Cell’s mouth opened, hesitation guarding his lips. He bounced a nervous gaze around. “You know Mercy?” Disbelief colored his words. “How? When?”
“Mercy.” Ram flicked his gaze to her. “Interesting choice.”
She gave him a lazy shrug with a sly smile, her eyes lit with the same att
raction he’d seen before. “I became what you never gave.”
Oof. She’d nailed that one—and the coffin lid on their relationship. Or maybe he’d done that when he walked away.
He had to admit, she still looked good. Really good. But then, she’d always had what it took to bring him to his knees. In his occupation, that could be deadly. And it had nearly killed them both. Thus, the leaving.
“Dude.” Cell huffed. “What is this? And what do you mean ‘interesting choice’?” He pivoted to Mercy. “Wait—what the fluff are you even doing here? Deputy Director?”
“Okay,” Iliescu said, stepping forward. He leveled a gaze at Ram, delivering a stiff warning to drop this and leave Lara Milton—or whoever she was these days—alone.
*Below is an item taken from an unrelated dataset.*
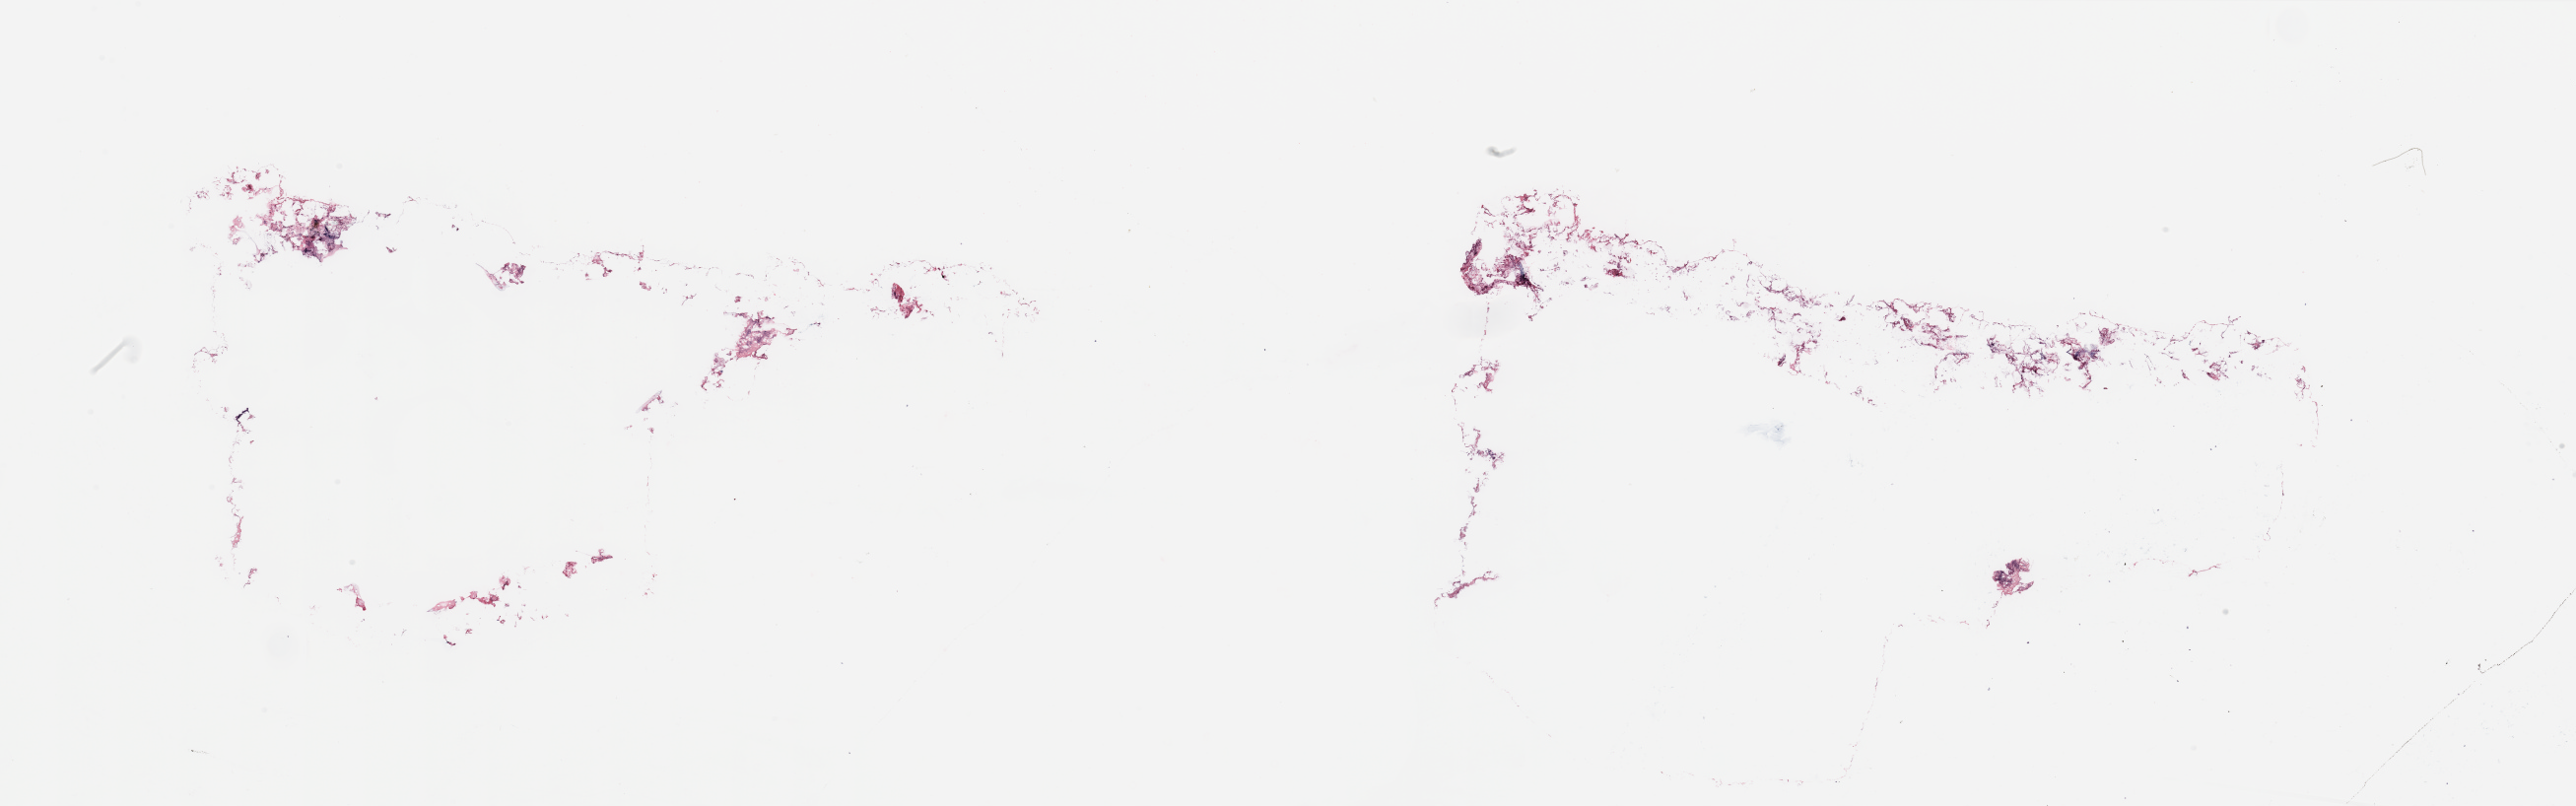
Whole-slide histology image, Hematoxylin and eosin (H&E) stained — low-resolution overview of the scanned area, about 41.3 x 12.9 mm (from a 20x scan). Breast, tissue type not recorded. Female, 60 y/o.
Patient diagnosis: Infiltrating duct carcinoma, NOS.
Mercy. That name would take some getting used to. She’d always been easy to read, at least for him, especially her intent. She’d want to talk. Pick up where they’d left off. But Iliescu wanted this buried. Probably to protect her. Or whatever mission had landed her in the SAARC command hub.
Interesting. Ram had always wondered who she reported to. Ironic that they were connected to the same man. But it was the worst possible scenario. Especially now. He couldn’t afford divided attention or loyalties, and that was the only thing she came with. Her amber gaze drew him into a line of questions, forced him to erect defensive barriers. She was too good at undoing him. Why are you here? What are you after? Are you going to be a problem?
Iliescu shouldered in, breaking Ram’s visual interrogation with a stiff warning in his expression. A warning that said, as an operator, Ram should know better than to get in the middle of another operator’s mission. He needed to yield before Iliescu made him.
Ram lowered his gaze. Took a step back.
“Okay,” the deputy director began. “Mr.—”
“Wait. I want to know what’s going on,” Thor said with a chuckle. “I’ve never seen Ram stand down like that.”
“I’m with Thor,” Runt said. “Some serious stuff just happened without a single word being spoken.”
Ram tightened his jaw. His hands were tied—but that was an excuse he allowed. He wouldn’t tell the guys they had a mission, a reason for gathering, and to focus on that. Nor would he verbally disrespect them, though his actions would do that very thing.